> Exercise input:
====================

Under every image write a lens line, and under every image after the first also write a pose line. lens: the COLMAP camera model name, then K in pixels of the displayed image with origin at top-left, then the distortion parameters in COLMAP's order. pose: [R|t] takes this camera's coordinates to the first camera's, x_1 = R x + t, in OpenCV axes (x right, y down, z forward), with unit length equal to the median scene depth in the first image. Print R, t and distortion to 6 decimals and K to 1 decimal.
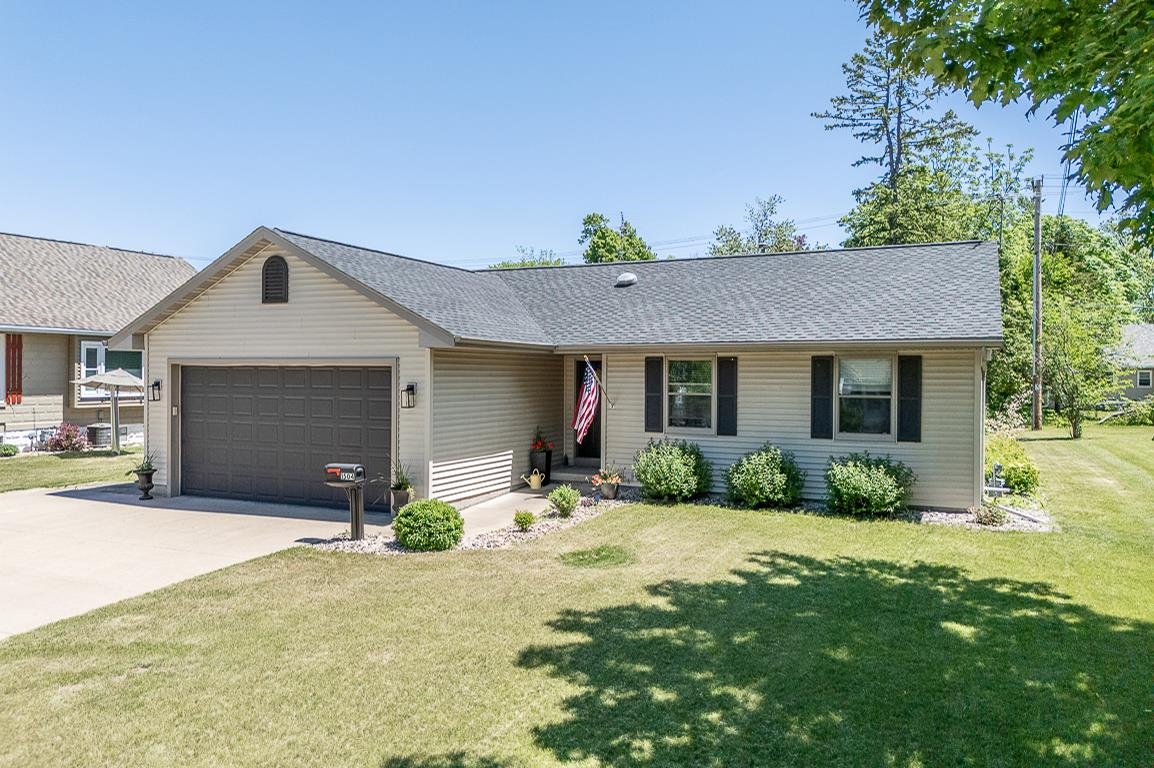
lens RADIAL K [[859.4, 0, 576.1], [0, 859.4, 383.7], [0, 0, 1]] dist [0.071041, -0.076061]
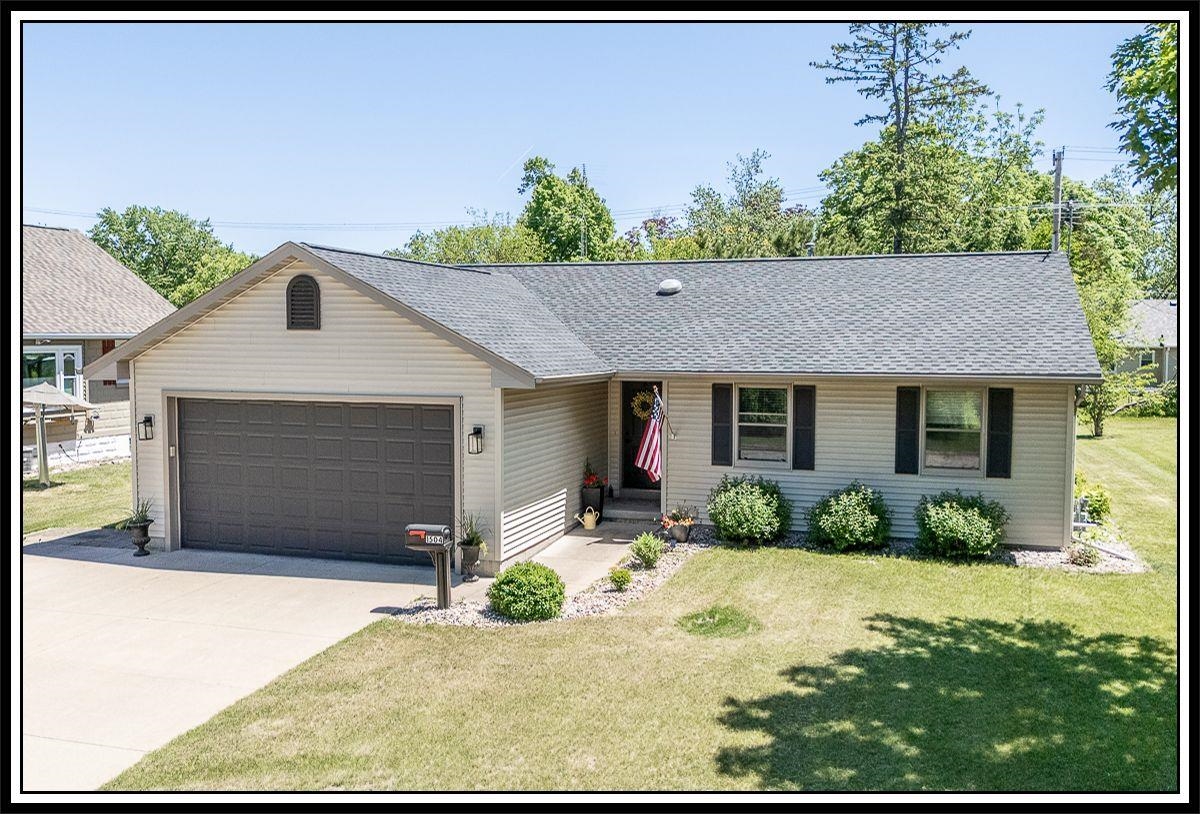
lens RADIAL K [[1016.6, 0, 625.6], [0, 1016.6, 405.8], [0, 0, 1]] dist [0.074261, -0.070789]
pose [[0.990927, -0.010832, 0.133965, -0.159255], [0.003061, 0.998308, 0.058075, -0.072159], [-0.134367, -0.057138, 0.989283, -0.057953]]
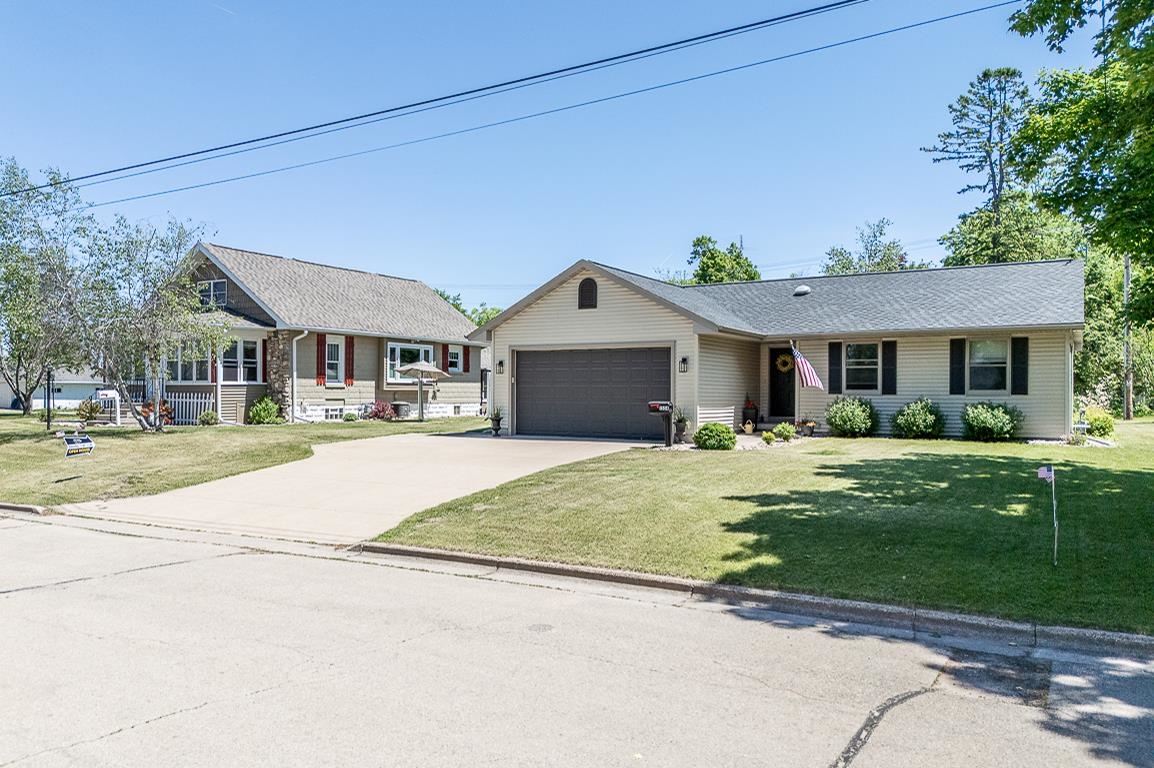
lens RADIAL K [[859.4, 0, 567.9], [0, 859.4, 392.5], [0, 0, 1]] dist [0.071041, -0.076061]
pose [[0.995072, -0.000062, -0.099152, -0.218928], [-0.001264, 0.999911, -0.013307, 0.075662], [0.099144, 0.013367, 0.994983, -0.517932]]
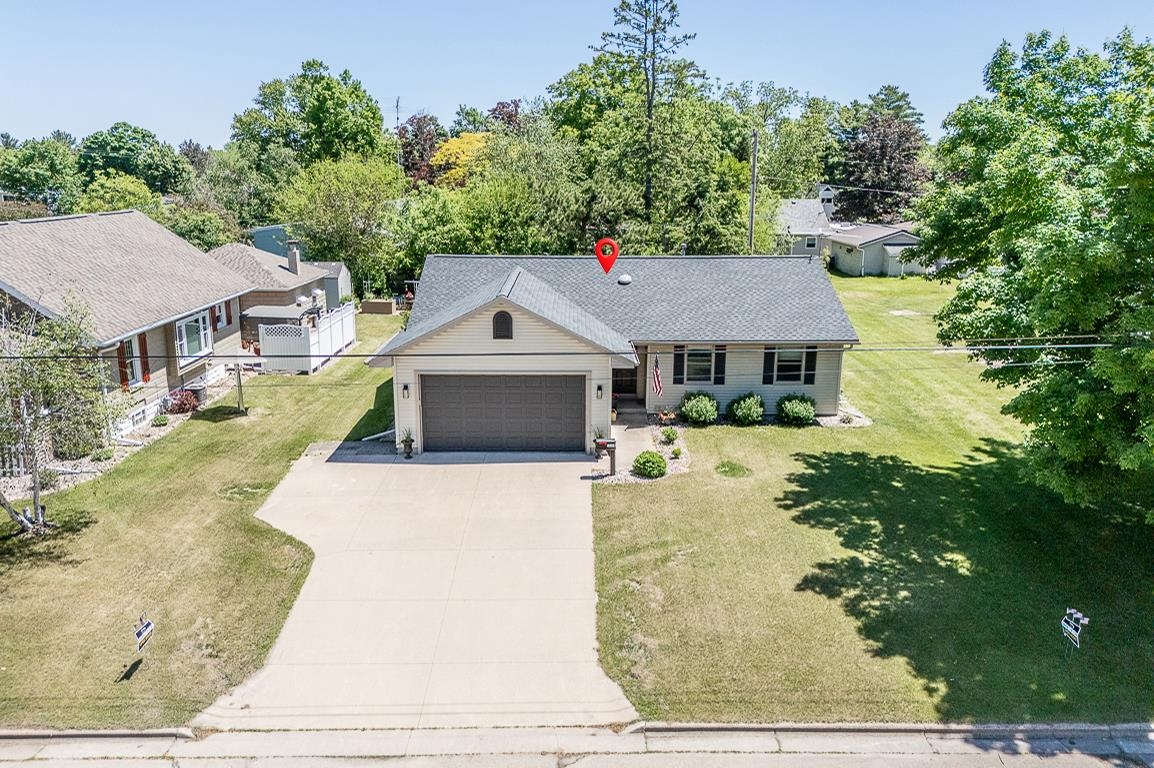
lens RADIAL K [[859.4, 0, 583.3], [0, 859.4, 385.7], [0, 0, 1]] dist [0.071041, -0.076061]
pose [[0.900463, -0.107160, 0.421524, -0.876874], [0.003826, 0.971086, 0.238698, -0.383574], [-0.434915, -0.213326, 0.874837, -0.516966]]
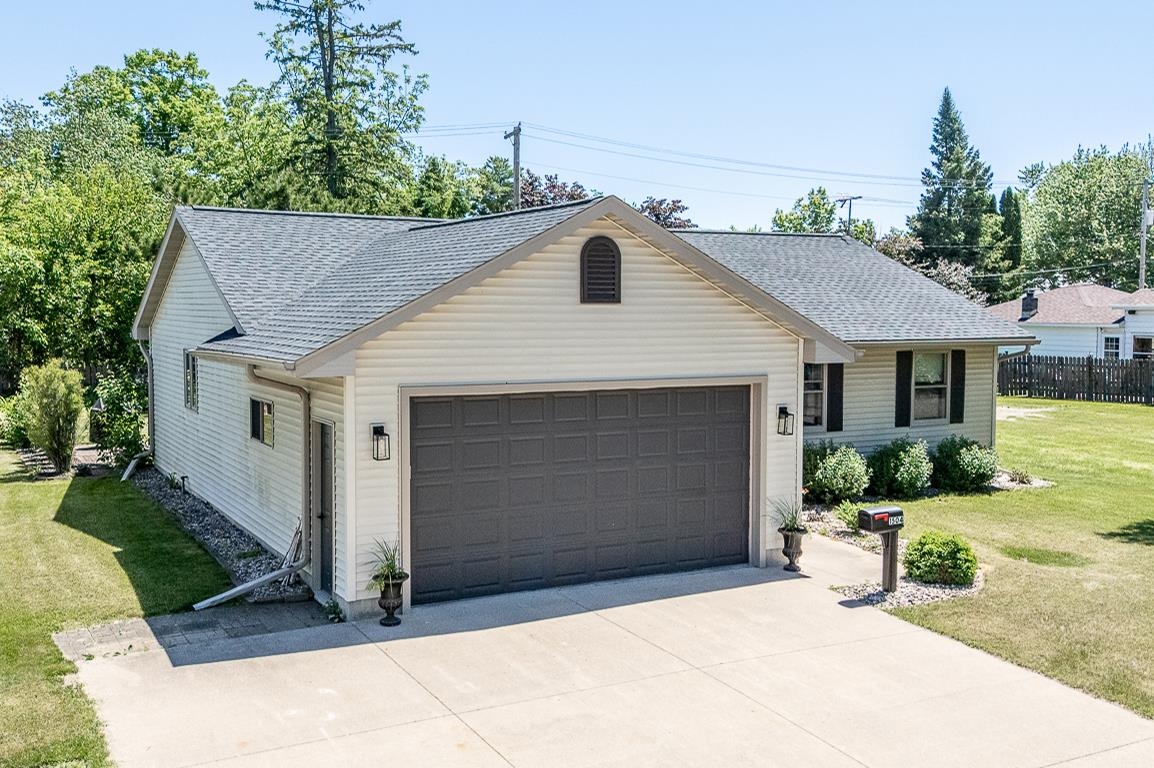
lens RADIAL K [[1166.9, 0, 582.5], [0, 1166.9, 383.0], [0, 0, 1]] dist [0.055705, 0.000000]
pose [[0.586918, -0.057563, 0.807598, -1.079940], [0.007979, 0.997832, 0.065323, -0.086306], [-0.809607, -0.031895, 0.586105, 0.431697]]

====================

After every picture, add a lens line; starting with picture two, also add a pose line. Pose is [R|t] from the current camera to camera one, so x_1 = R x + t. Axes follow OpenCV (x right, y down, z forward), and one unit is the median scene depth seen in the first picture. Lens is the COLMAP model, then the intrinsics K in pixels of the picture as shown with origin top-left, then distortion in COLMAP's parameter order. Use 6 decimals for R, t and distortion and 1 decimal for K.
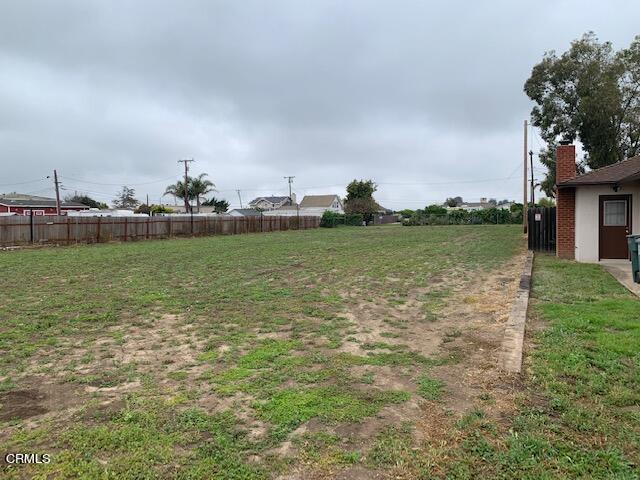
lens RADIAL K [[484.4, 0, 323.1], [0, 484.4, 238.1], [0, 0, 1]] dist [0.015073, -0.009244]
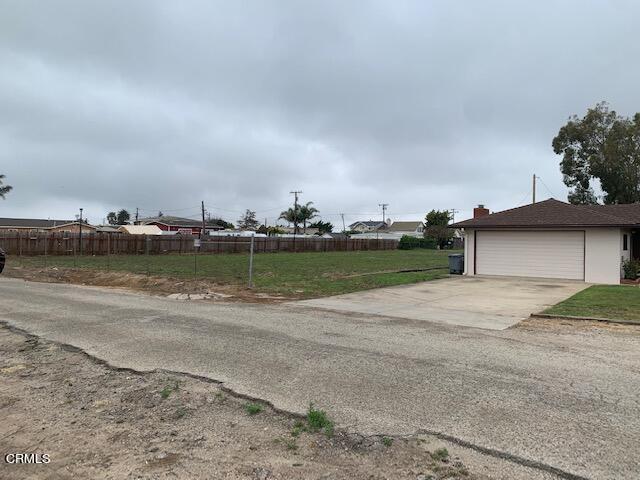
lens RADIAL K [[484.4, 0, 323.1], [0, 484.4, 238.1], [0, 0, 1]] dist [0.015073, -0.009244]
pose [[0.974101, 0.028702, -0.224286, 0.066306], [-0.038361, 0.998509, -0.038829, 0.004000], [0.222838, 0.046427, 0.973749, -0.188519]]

====================

> What is expected:
Could you repeat the items above word for word, starting at the line containing "Under every image write" and ending at the line containing "dist [0.074261, -0.070789]", with both of those lines included and the pictures left out?

> Task response:
Under every image write a lens line, and under every image after the first also write a pose line. lens: the COLMAP camera model name, then K in pixels of the displayed image with origin at top-left, then the distortion parameters in COLMAP's order. pose: [R|t] takes this camera's coordinates to the first camera's, x_1 = R x + t, in OpenCV axes (x right, y down, z forward), with unit length equal to the median scene depth in the first image. Print R, t and distortion to 6 decimals and K to 1 decimal.
lens RADIAL K [[859.4, 0, 576.1], [0, 859.4, 383.7], [0, 0, 1]] dist [0.071041, -0.076061]
lens RADIAL K [[1016.6, 0, 625.6], [0, 1016.6, 405.8], [0, 0, 1]] dist [0.074261, -0.070789]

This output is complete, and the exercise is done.